_Saved data entries_

━━━━━━

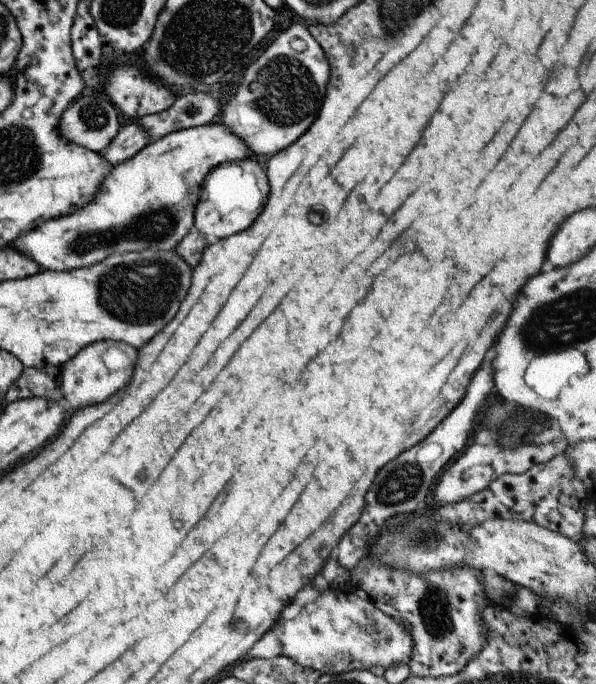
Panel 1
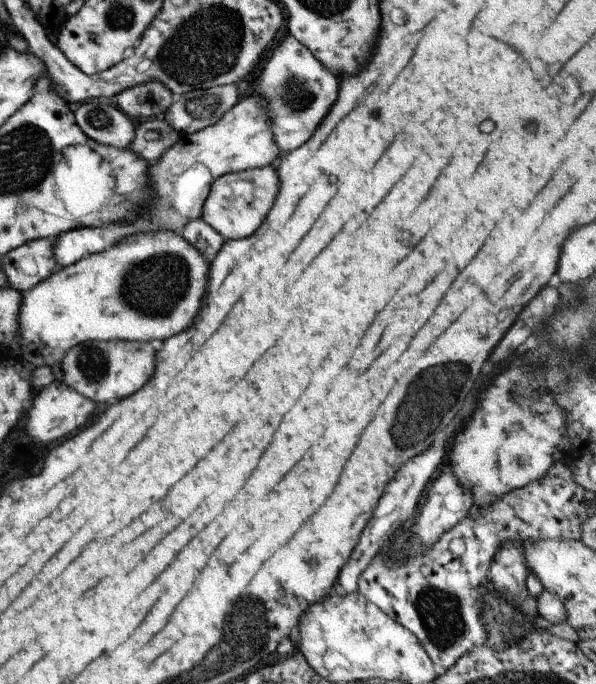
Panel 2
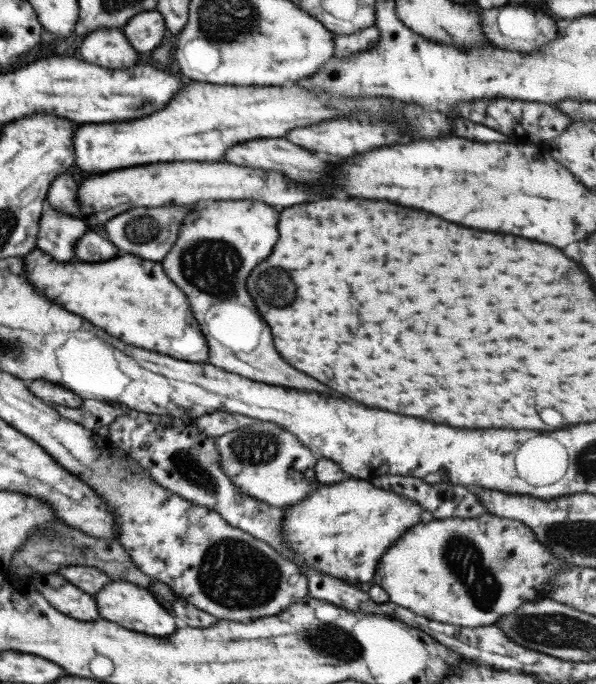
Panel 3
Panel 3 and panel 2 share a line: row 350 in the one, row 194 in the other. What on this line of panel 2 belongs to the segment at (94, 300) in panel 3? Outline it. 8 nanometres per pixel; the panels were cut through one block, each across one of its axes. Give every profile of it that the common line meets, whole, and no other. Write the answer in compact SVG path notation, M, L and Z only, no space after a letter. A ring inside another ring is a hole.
M252 92L224 112L215 124L194 133L179 134L177 142L153 162L155 166L148 176L148 200L144 201L144 210L136 212L131 221L104 227L81 227L58 235L52 249L58 268L101 252L127 236L155 234L157 231L180 232L188 220L202 214L205 197L215 179L227 173L271 164L279 150L272 135L267 110L268 104Z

━━━━━━

_BRIEF_
Set down each entry above exactly as it appears. Omit the pictures.

_EXERCISE ANSWER_
Panel 1
Panel 2
Panel 3
Panel 3 and panel 2 share a line: row 350 in the one, row 194 in the other. What on this line of panel 2 belongs to the segment at (94, 300) in panel 3? Outline it. 8 nanometres per pixel; the panels were cut through one block, each across one of its axes. Give every profile of it that the common line meets, whole, and no other. Write the answer in compact SVG path notation, M, L and Z only, no space after a letter. A ring inside another ring is a hole.
M252 92L224 112L215 124L194 133L179 134L177 142L153 162L155 166L148 176L148 200L144 201L144 210L136 212L131 221L104 227L81 227L58 235L52 249L58 268L101 252L127 236L155 234L157 231L180 232L188 220L202 214L205 197L215 179L227 173L271 164L279 150L272 135L267 110L268 104Z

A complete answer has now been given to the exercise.